**What to work on**
Condense the paragraph that begins "Students accepting/considering the invitation differ" in the page excerpt on student reactions to cult recruiters into a bulleted list, keeping each percentage and p value.

**Page excerpt**
These evaluative reactions to the recruiter are part of the mediational processes that are triggered either by direct contact with a cult member or by information from the media and sources of interpersonal communication; they then direct the student's behavior toward rejection/acceptance of any further cult affiliation. Mediational processes are those cognitive activities that transform the individual's knowledge, values, stereotypes, and information-processing biases into action intentions toward rejection, consideration, or acceptance of further contact with cults. The relevant data are those bearing upon the dimensions of affective ties, perceived congruence with a prototypical cult member, evaluation of cult purposes and activities, along with the extent of empathetic association with cults. The attribution of positive or negative purposes to cults is taken as one measure of the potential value-satisfaction cults might offer the individual.

Students accepting/considering the invitation differ significantly from those rejecting it on the dimension of perceiving more positive purposes of cults. Specifically, more of them see cults as encouraging personal development (56% vs. 43%, p < .001), improving the world (59% vs. 40%, p < .001), providing a finer, purer physical and moral environment (63% vs. 37%, p < .001), providing an alternative to employment and dead-end jobs (56% vs. 46%, p < .01), and strengthening the American family (60% vs. 40%, p < .01). These differences between receptive and rejecting students are greater for those who were contacted than for those not approached.

Perceived congruence of the student to a prototypical cult member was assessed by the descriptions they selected to portray the average member across 15 semantic differential scales. When these data are arranged by those who would consider/accept the invitation versus those who would reject it, the following pattern emerged among the uncontacted students. Students reject the invitation with significantly greater frequency than accept it when the prototype of a cult member is a person who is: weak, vulnerable, lonely, depressed, stupid, crazy, irresponsible, shy, and immature (p values for individual comparisons are largely < .001). There were no significant differences between rejecting and accepting students in attributing the traits of dirty/clean, dishonest/honest, unfriendly/friendly to the average cult member. Finally, for uncontacted students, acceptance of the invitation was influenced by whether they perceived the typical member to be similar to them but not when he or she was imagined as dissimilar. In virtually all instances, those accepting/considering the invitation construed a prototype from the positive end of the semantic differential subscales: strong, invulnerable, not lonely, wise, happy, smart, sane, responsible, outgoing, mature, and clean.

In general, a similar pattern was found for students who had been approached-rejection was associated with a lack of congruence while acceptance/consideration went together with perceived congruence to the prototypical member. The only variations from the pattern reported for the uncontacted students were: nearly twice as much rejection as acceptance when the average member was imagined as "different from me" (p < .001); an equal percentage of rejection/acceptance choices when the prototypical cult member was thought to be "not lonely" (but more rejection when he or she was described as "lonely"), and more rejection than acceptance regardless of whether that person was seen. as dependent or independent.

**Data section**
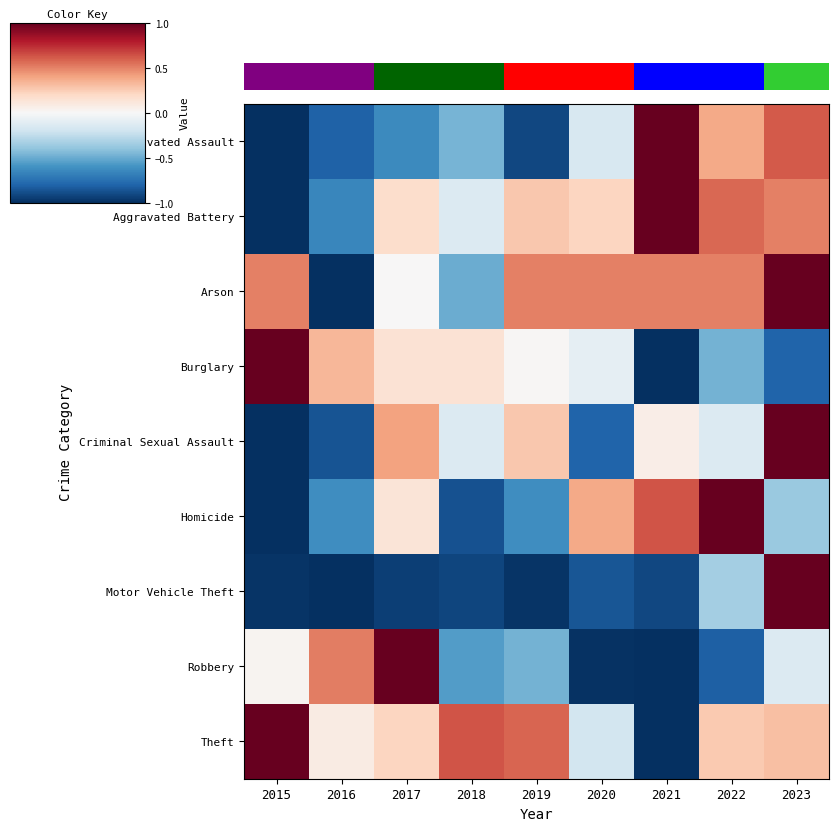

The Aggravated Assault series shows 0.6 at 2023. True or false?

True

**Reply**
- Students who accept or consider the invitation see cults as having more positive purposes than students who reject it.
- Encouraging personal development: 56% vs. 43% (p < .001)
- Improving the world: 59% vs. 40% (p < .001)
- Providing a finer, purer physical and moral environment: 63% vs. 37% (p < .001)
- Offering an alternative to employment and dead-end jobs: 56% vs. 46% (p < .01)
- Strengthening the American family: 60% vs. 40% (p < .01)
- These gaps are larger among students who were contacted than among those who were not approached.